Anyone who has been a Durham County resident for at least 30 days can both register and vote on the same visit to the on-campus early voting site, said junior Alex Swain, Duke Student Government vice president of Durham and regional affairs and DSG president-elect. Additionally, students currently registered in another state will be able to reregister and vote on-site. Anyone registered in Durham County can vote at the Duke site regardless of the location of their home precinct.

“It’s in our mission to encourage social responsibility, and the University has been very supportive of this mission,” said Swain, who was integral in bringing the early voting site to campus.

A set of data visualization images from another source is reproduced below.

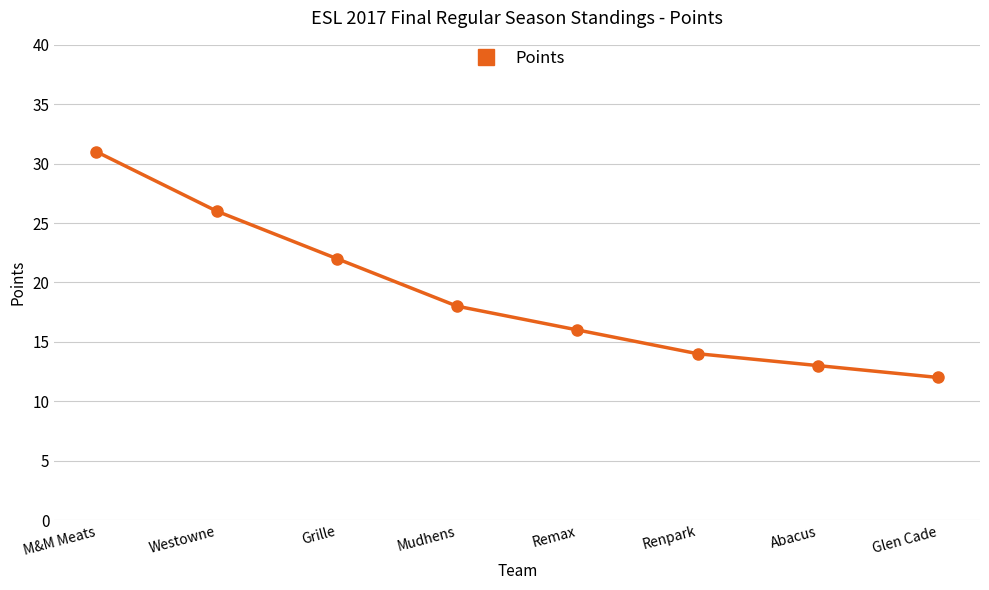

What is the maximum value shown in the chart?

31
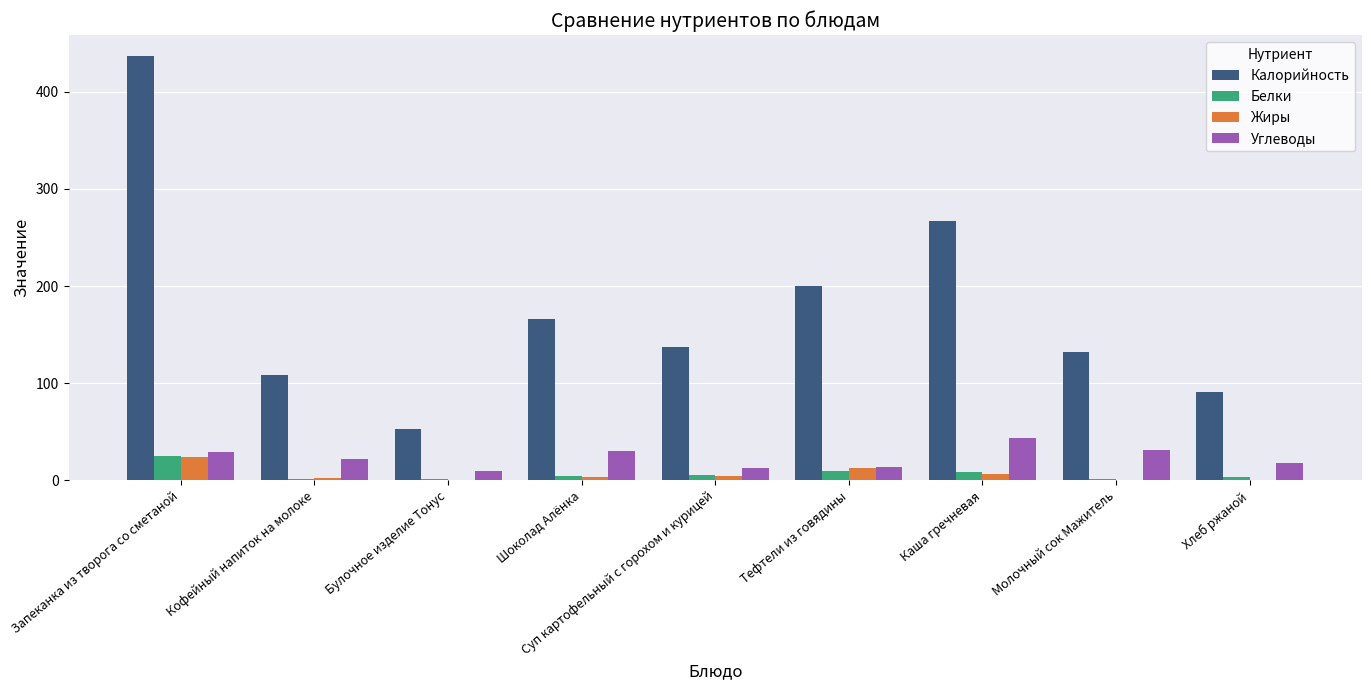

Is it true that Жиры equals 3.7 at Шоколад Алёнка?

True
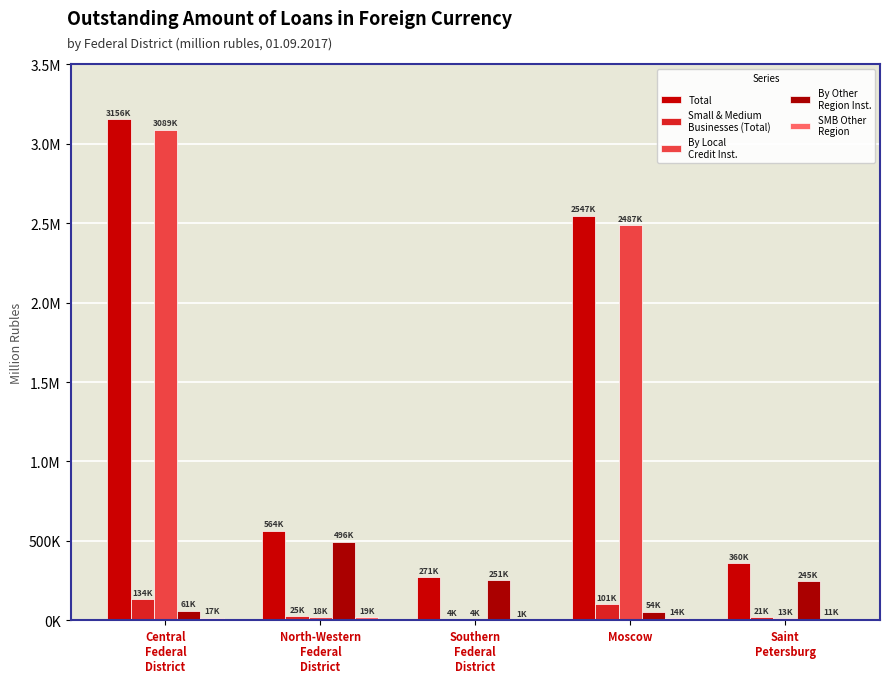

At which category is the sum across all series the highest?

Central
Federal
District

The first time Duke hosted an on-campus voting site was for the 2008 general election, Swain noted. The site was brought to campus when Gunther Peck, associate professor of public policy and history, noticed that Duke was not planning for an on-campus site unlike several nearby schools.

This year, the University of North Carolina at Chapel Hill and North Carolina Central University will also host on-campus early voting sites.

DSG’s Durham and regional affairs committee will promote the voting site by posting flyers around campus, advertising on social media and speaking directly to students, said freshman Derek Rhodes, senator for Durham and regional affairs.

“We will do everything we can to ensure that all students are aware not only that there is an on-campus voting site but that voting is actually a quick and easy process,” Rhodes said.

Several Duke organizations are encouraging others to vote against Amendment One at the on-campus early voting site. The University and Duke Medicine released a joint statement Feb. 17 declaring their support of the lesbian, gay, bisexual and transgender community in the wake of the amendment. Duke College Republicans, Duke Democrats and Blue Devils United jointly outlined why all political parties should oppose the amendment in a letter to the editor published in The Chronicle April 16.

“As Republicans, we should believe that the government doesn’t have a role to play at all in marriage,” said DCR Chair Taylor Imperiale, a sophomore. “Amendment One is further entangling government in marriage—that is the opposite of what we’d like to see happen. I certainly hope that people will go out and vote against the amendment.”

Rhodes added that there is no excuse for members of the Duke community not to vote, given the convenience and ease of the one-stop early voting site. Although the committee does not have a goal number for voter turnout, he noted the importance of exercising the right to vote. With substantial student turnout, the more likely it is that the Durham County Board of Election’s will grant the University an on-campus voting site again in the future.